It's Official: Maine Will Vote on Legalizing Marijuana in November
Marijuana legalization will be on the Maine ballot in November. The final obstacle to a popular vote was removed last Friday, when state legislators punted on their chance to act on the citizen legalization initiative, opting instead to send the question to the voters instead.
Earlier, the Campaign to Regulate Marijuana Like Alcohol, which organized the state's legalization initiative had to go to the courts to force recalcitrant state officials to recognize the validity of thousands of challenged voter petition signatures. The campaign had handed in roughly 100,000 signatures and only needed 61,000 valid voter signatures.
But Maine Secretary of State Matt Dunlap threw out nearly half of the signatures for various reasons, including some 17,000 that he rejected because he said the notary's signature on the petition forms did not match his signature on file. The campaign appealed to the courts, and three weeks ago, a state court ordered Dunlap to review the signatures again.
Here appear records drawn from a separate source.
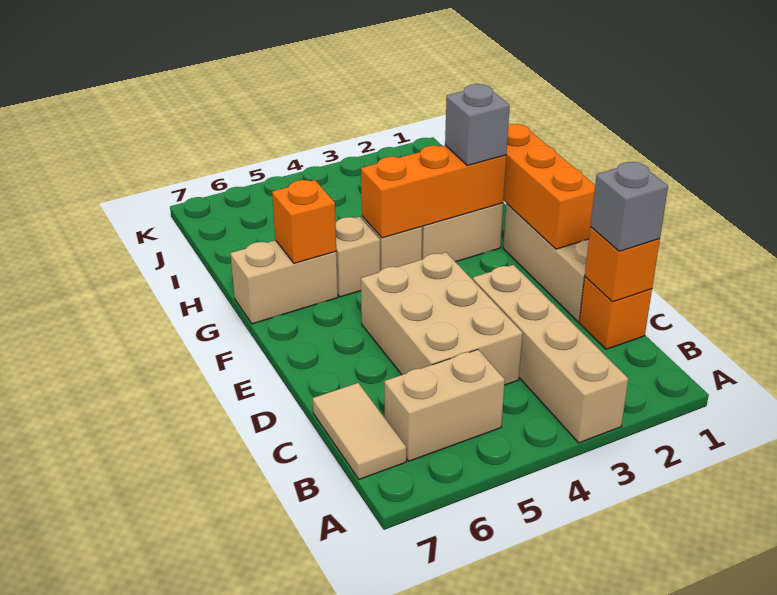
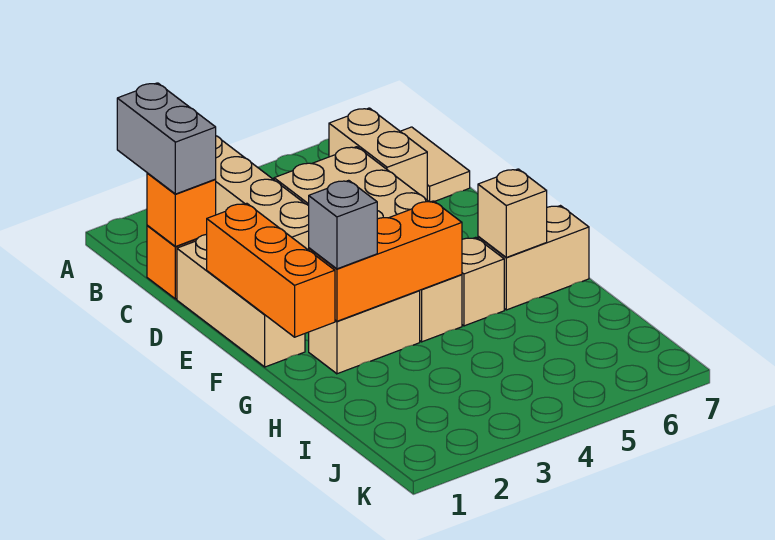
tan brick B5:B6 level 1 -> tan brick B6:C6 level 1
grey brick C1 level 3 -> grey brick B1:C1 level 3
orange brick G6 level 2 -> tan brick G6 level 2

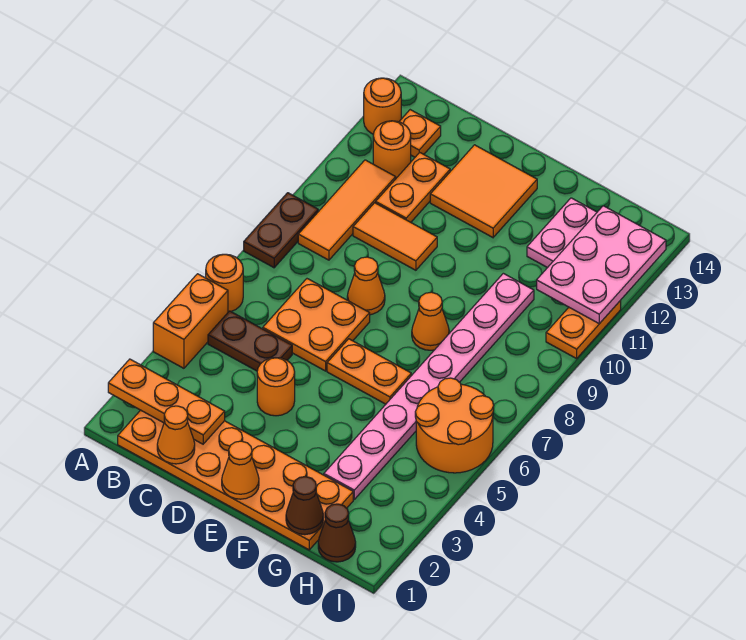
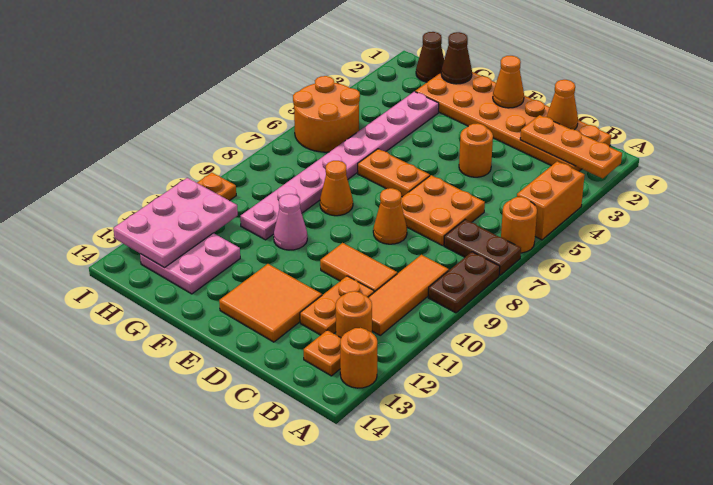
brown plate B5:C5 level 1 -> brown plate A7:B7 level 1
none -> pink cone F10 level 1

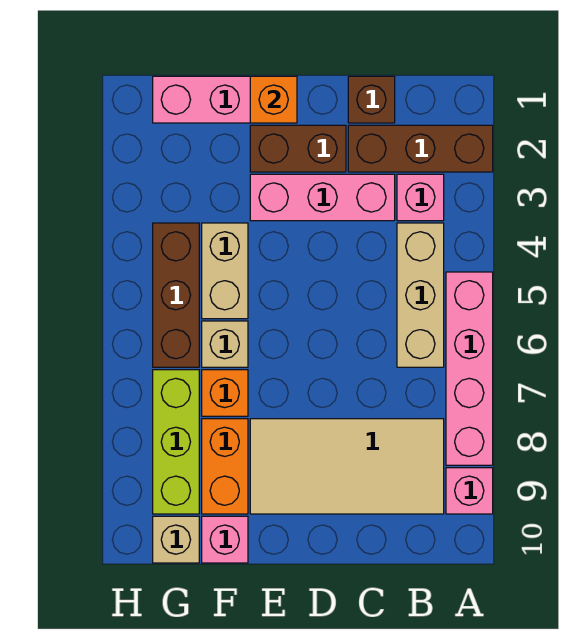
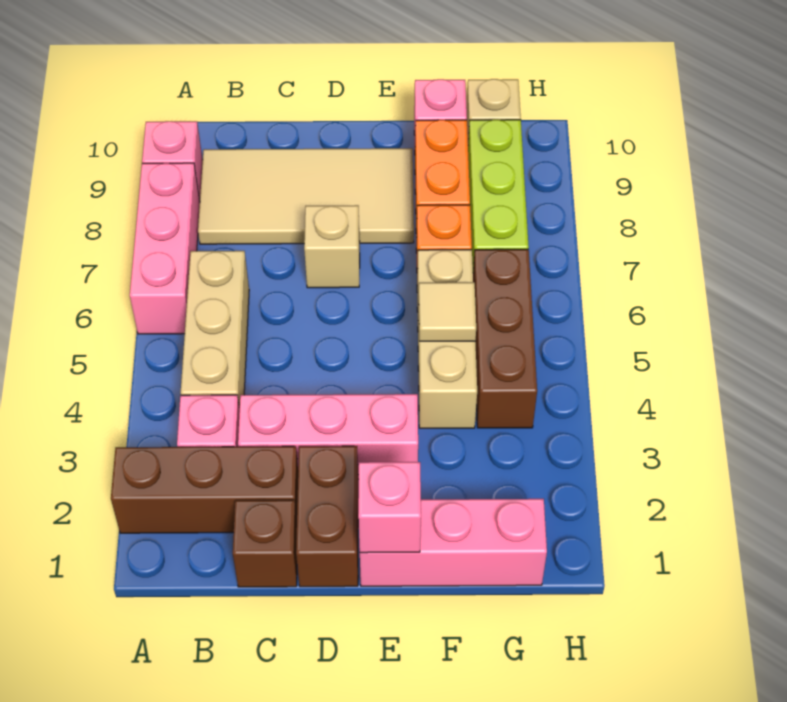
pink brick A5:A8 level 1 -> pink brick A6:A8 level 1
brown brick D2:E2 level 1 -> brown brick D1:D2 level 1
none -> tan brick D7 level 1
orange brick E1 level 2 -> pink brick E1 level 2
none -> tan tile F5 level 2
Last Wednesday, Dunlap certified an additional 11,305 signatures, which was enough to put the initiative over the top. That was followed by the legislative votes last Friday, which cleared the way for voters to make the call themselves in November.
The legalization initiative is likely to win. The most recent poll has support for legalization at 54%, and voters in Portland, the state's largest city, and South Portland have already approved local initiatives to legalize the possession of small amounts of pot.
Maine now joins Massachusetts and Nevada as states where marijuana legalization is on the ballot this fall. At least two other states, Arizona and California, should also see legalization initiatives qualify for the fall ballot, but those campaigns are still in the signature gathering phase. There is an outside chance that Michigan could qualify an initiative this year, too.
Meanwhile, the Vermont House is today grappling with a legalization bill. That bill has already passed the Senate, but the House has been divided, and it is not at all clear that the bill will survive the session. The Vermont bill is the best chance this year for marijuana to be legalized by a state legislature.
No state has yet legalized marijuana through the legislature. All four legalization states—Alaska, Colorado, Oregon, and Washington—and Washington, DC, legalized marijuana through the initiative process. By year's end, there should be a couple more legalization states and possibly as many as five, but again, it will be the voters, not the politicians, leading the way.